### Problem
The data below is to be repeated in full, exactly as shown.

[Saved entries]

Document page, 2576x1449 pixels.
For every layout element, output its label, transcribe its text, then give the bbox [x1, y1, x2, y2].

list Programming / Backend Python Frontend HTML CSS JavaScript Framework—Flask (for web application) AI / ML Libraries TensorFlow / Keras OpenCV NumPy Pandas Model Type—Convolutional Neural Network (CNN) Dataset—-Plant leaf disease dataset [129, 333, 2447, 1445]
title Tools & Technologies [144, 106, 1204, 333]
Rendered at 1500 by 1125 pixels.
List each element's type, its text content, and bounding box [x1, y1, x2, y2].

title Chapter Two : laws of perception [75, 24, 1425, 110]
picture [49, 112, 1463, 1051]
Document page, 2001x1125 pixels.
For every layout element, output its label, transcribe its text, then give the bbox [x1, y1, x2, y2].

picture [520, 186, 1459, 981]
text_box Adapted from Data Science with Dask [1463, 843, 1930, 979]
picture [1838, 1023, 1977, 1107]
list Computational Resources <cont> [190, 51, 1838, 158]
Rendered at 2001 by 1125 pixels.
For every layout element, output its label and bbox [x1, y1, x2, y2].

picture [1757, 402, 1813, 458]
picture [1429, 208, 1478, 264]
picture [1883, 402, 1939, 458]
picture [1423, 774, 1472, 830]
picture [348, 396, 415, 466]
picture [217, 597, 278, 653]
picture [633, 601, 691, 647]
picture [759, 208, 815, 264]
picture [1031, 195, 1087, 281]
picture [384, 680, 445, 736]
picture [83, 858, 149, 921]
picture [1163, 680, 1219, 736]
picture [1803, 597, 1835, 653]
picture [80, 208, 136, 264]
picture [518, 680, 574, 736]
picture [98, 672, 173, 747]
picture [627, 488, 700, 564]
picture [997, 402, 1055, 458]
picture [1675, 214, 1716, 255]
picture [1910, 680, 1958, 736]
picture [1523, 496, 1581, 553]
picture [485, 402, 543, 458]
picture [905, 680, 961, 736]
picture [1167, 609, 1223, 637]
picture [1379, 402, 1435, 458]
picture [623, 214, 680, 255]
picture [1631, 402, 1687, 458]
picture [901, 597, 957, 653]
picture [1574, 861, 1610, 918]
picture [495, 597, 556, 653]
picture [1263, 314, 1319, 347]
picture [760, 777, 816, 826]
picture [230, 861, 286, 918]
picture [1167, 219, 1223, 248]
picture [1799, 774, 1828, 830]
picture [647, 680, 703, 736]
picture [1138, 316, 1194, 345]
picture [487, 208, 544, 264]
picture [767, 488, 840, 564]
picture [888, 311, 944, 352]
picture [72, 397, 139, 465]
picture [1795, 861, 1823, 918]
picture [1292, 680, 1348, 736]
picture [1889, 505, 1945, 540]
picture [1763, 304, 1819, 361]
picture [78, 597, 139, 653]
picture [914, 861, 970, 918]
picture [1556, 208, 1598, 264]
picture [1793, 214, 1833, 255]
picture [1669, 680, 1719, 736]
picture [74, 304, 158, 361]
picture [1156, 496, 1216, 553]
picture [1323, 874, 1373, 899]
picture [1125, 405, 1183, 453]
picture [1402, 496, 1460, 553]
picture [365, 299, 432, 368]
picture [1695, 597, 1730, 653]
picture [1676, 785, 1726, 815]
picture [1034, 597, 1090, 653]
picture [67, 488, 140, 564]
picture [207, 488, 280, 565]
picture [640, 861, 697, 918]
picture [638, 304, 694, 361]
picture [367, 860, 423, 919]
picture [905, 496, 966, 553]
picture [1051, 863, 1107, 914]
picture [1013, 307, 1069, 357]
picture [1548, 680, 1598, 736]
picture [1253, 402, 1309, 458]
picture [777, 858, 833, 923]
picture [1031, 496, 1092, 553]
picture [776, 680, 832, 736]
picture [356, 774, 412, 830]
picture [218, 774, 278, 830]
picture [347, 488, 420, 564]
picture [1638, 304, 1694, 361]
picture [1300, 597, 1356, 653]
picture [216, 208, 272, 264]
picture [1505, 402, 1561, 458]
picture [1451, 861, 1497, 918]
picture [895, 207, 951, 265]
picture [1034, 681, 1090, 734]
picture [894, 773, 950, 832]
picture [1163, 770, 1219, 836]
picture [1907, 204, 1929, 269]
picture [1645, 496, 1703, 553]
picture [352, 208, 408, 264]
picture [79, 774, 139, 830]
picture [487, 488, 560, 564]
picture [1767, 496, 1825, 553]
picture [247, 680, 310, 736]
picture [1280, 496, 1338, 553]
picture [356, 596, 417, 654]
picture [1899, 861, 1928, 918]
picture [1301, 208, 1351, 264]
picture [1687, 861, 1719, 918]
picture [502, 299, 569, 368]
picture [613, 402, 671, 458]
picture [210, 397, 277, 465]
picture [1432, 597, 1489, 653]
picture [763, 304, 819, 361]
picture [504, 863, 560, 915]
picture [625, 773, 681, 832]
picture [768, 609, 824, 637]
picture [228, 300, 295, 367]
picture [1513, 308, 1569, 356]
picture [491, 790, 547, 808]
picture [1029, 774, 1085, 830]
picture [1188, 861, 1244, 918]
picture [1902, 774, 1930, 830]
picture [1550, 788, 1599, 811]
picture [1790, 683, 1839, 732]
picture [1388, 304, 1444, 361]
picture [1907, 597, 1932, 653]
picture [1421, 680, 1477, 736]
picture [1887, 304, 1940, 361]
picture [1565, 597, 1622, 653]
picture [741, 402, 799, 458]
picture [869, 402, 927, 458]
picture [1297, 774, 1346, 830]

### Response to the task
Document page, 2576x1449 pixels.
For every layout element, output its label, transcribe its text, then give the bbox [x1, y1, x2, y2].

list Programming / Backend Python Frontend HTML CSS JavaScript Framework—Flask (for web application) AI / ML Libraries TensorFlow / Keras OpenCV NumPy Pandas Model Type—Convolutional Neural Network (CNN) Dataset—-Plant leaf disease dataset [129, 333, 2447, 1445]
title Tools & Technologies [144, 106, 1204, 333]
Rendered at 1500 by 1125 pixels.
List each element's type, its text content, and bounding box [x1, y1, x2, y2].

title Chapter Two : laws of perception [75, 24, 1425, 110]
picture [49, 112, 1463, 1051]
Document page, 2001x1125 pixels.
For every layout element, output its label, transcribe its text, then give the bbox [x1, y1, x2, y2].

picture [520, 186, 1459, 981]
text_box Adapted from Data Science with Dask [1463, 843, 1930, 979]
picture [1838, 1023, 1977, 1107]
list Computational Resources <cont> [190, 51, 1838, 158]
Rendered at 2001 by 1125 pixels.
For every layout element, output its label and bbox [x1, y1, x2, y2].

picture [1757, 402, 1813, 458]
picture [1429, 208, 1478, 264]
picture [1883, 402, 1939, 458]
picture [1423, 774, 1472, 830]
picture [348, 396, 415, 466]
picture [217, 597, 278, 653]
picture [633, 601, 691, 647]
picture [759, 208, 815, 264]
picture [1031, 195, 1087, 281]
picture [384, 680, 445, 736]
picture [83, 858, 149, 921]
picture [1163, 680, 1219, 736]
picture [1803, 597, 1835, 653]
picture [80, 208, 136, 264]
picture [518, 680, 574, 736]
picture [98, 672, 173, 747]
picture [627, 488, 700, 564]
picture [997, 402, 1055, 458]
picture [1675, 214, 1716, 255]
picture [1910, 680, 1958, 736]
picture [1523, 496, 1581, 553]
picture [485, 402, 543, 458]
picture [905, 680, 961, 736]
picture [1167, 609, 1223, 637]
picture [1379, 402, 1435, 458]
picture [623, 214, 680, 255]
picture [1631, 402, 1687, 458]
picture [901, 597, 957, 653]
picture [1574, 861, 1610, 918]
picture [495, 597, 556, 653]
picture [1263, 314, 1319, 347]
picture [760, 777, 816, 826]
picture [230, 861, 286, 918]
picture [1167, 219, 1223, 248]
picture [1799, 774, 1828, 830]
picture [647, 680, 703, 736]
picture [1138, 316, 1194, 345]
picture [487, 208, 544, 264]
picture [767, 488, 840, 564]
picture [888, 311, 944, 352]
picture [72, 397, 139, 465]
picture [1795, 861, 1823, 918]
picture [1292, 680, 1348, 736]
picture [1889, 505, 1945, 540]
picture [1763, 304, 1819, 361]
picture [78, 597, 139, 653]
picture [914, 861, 970, 918]
picture [1556, 208, 1598, 264]
picture [1793, 214, 1833, 255]
picture [1669, 680, 1719, 736]
picture [74, 304, 158, 361]
picture [1156, 496, 1216, 553]
picture [1323, 874, 1373, 899]
picture [1125, 405, 1183, 453]
picture [1402, 496, 1460, 553]
picture [365, 299, 432, 368]
picture [1695, 597, 1730, 653]
picture [1676, 785, 1726, 815]
picture [1034, 597, 1090, 653]
picture [67, 488, 140, 564]
picture [207, 488, 280, 565]
picture [640, 861, 697, 918]
picture [638, 304, 694, 361]
picture [367, 860, 423, 919]
picture [905, 496, 966, 553]
picture [1051, 863, 1107, 914]
picture [1013, 307, 1069, 357]
picture [1548, 680, 1598, 736]
picture [1253, 402, 1309, 458]
picture [777, 858, 833, 923]
picture [1031, 496, 1092, 553]
picture [776, 680, 832, 736]
picture [356, 774, 412, 830]
picture [218, 774, 278, 830]
picture [347, 488, 420, 564]
picture [1638, 304, 1694, 361]
picture [1300, 597, 1356, 653]
picture [216, 208, 272, 264]
picture [1505, 402, 1561, 458]
picture [1451, 861, 1497, 918]
picture [895, 207, 951, 265]
picture [1034, 681, 1090, 734]
picture [894, 773, 950, 832]
picture [1163, 770, 1219, 836]
picture [1907, 204, 1929, 269]
picture [1645, 496, 1703, 553]
picture [352, 208, 408, 264]
picture [79, 774, 139, 830]
picture [487, 488, 560, 564]
picture [1767, 496, 1825, 553]
picture [247, 680, 310, 736]
picture [1280, 496, 1338, 553]
picture [356, 596, 417, 654]
picture [1899, 861, 1928, 918]
picture [1301, 208, 1351, 264]
picture [1687, 861, 1719, 918]
picture [502, 299, 569, 368]
picture [613, 402, 671, 458]
picture [210, 397, 277, 465]
picture [1432, 597, 1489, 653]
picture [763, 304, 819, 361]
picture [504, 863, 560, 915]
picture [625, 773, 681, 832]
picture [768, 609, 824, 637]
picture [228, 300, 295, 367]
picture [1513, 308, 1569, 356]
picture [491, 790, 547, 808]
picture [1029, 774, 1085, 830]
picture [1188, 861, 1244, 918]
picture [1902, 774, 1930, 830]
picture [1550, 788, 1599, 811]
picture [1790, 683, 1839, 732]
picture [1388, 304, 1444, 361]
picture [1907, 597, 1932, 653]
picture [1421, 680, 1477, 736]
picture [1887, 304, 1940, 361]
picture [1565, 597, 1622, 653]
picture [741, 402, 799, 458]
picture [869, 402, 927, 458]
picture [1297, 774, 1346, 830]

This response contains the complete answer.